Marroad International Hotel

The hotel we’re staying at for the first night has a few indications of the thesis of Japanese decline I’ve been immersed in – it’s a multi-story “international hotel,” but it’s undeniably shabby and, moreover, garish and tasteless. Elevator music, mostly versions of Western kitsch like “When a Man Loves a Woman,” suffuses the whole building. Then there’s the smell of cigarettes throughout the halls – I know this is a cultural difference, but it still says cheap to me. And the dining room we ate dinner in had a gigantic fake-crystal chandelier hanging from the towering marble ceiling – it would have been extremely fancy and up-to-date 40 years ago, just like the starchy, high-collared uniforms worn by the bellhops. For someone coming from the West such antiquities might be seen as cute or charming, but the fact is that, while I’m not ready to say it’s systemic, large sections of this country are very much frozen in time.

Sunday, July 13, 2008

Today, For Lunch . . .

The Menu on American Airlines Flight 175 from DFW to Narita:

“Beef and Potatoes” served one hour after takeoff. A pot roast-like substance with mashed potatoes, with limp, hopeless vegetables. Salad, roll in a plastic baggie, oatmeal cookie in plastic baggie.

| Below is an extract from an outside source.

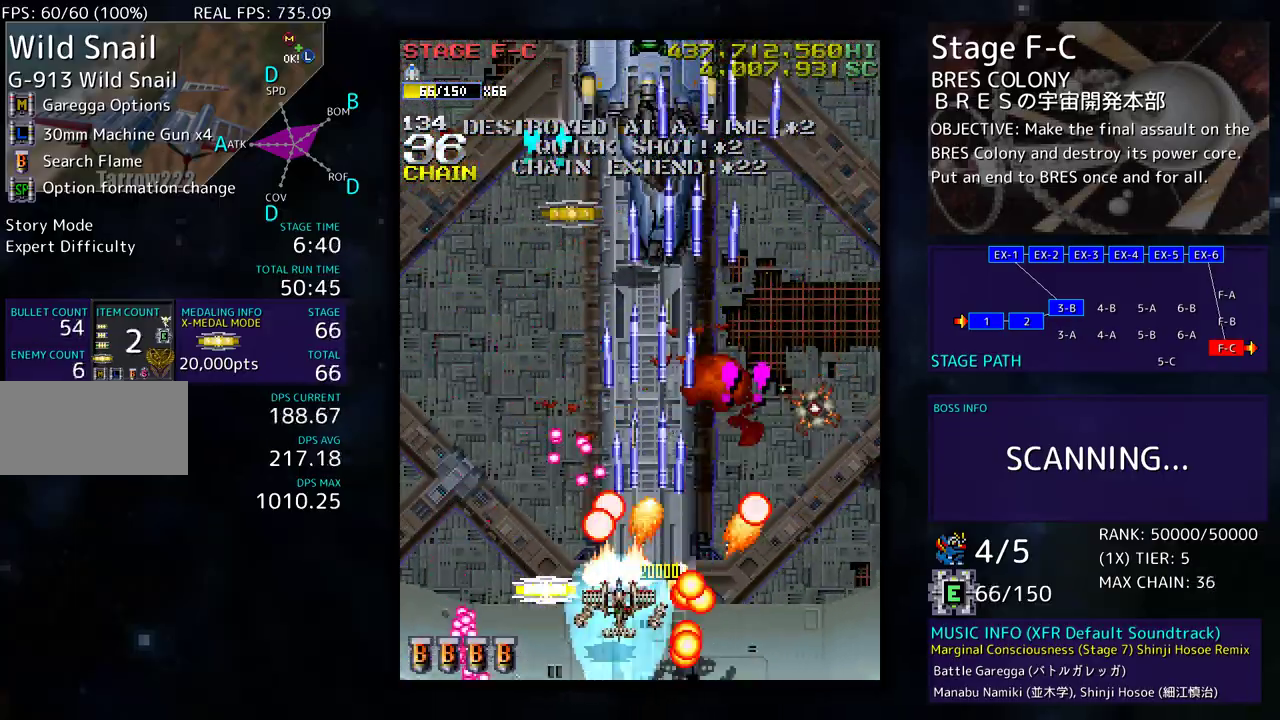
{"buttons": ["DPAD_UP", "DPAD_RIGHT"], "events": [[17, "DPAD_DOWN", "down"], [150, "DPAD_DOWN", "up"], [233, "DPAD_LEFT", "up"], [233, "DPAD_UP", "down"], [367, "DPAD_RIGHT", "down"]]}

Sandwich in box AND plastic baggie, with Dijonnaise.

Pizza, gooey with cheese, oily crust. Pepperidge Farm Milanos. Coffee. I saved above-mentioned sandwich and ate it and the pizza back to back.

This is something I love about flying – because I have no control over my food intake, I can eat anything they put in front of me and not feel guilty. I’m nominally a vegetarian, but on a plane, or at my parents house, I Do As the Romans Do and love every minute of it. If American Airlines served veal with a foie grois spread, I would be able to happily chow down – “Hey, what can I do?”

Of course, this is coward’s morality. There are any number of ways I could have made AA accommodate my supposed principles, rather than bending to their shortcomings, but I chose not to. And you know why? Because what we all want more than anything is to transgress without having to take responsibility, to take a risk without taking a risk.